**Written task:**
Without copying any picture, return all lines below exactly.

+++ Data for processing +++

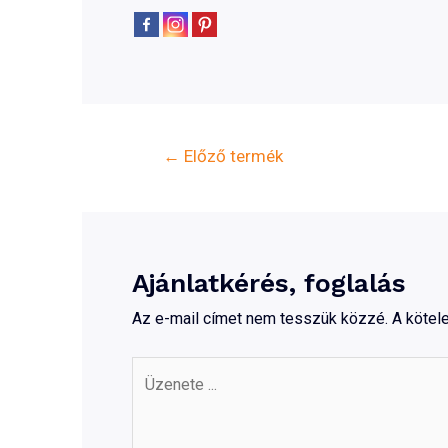
Bejegyzés
←
Előző termék
navigáció
Ajánlatkérés, foglalás
Az e-mail címet nem tesszük közzé.
A köte
Üzenete
...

+++

**Result of this exercise:**
Bejegyzés
←
Előző termék
navigáció
Ajánlatkérés, foglalás
Az e-mail címet nem tesszük közzé.
A köte
Üzenete
...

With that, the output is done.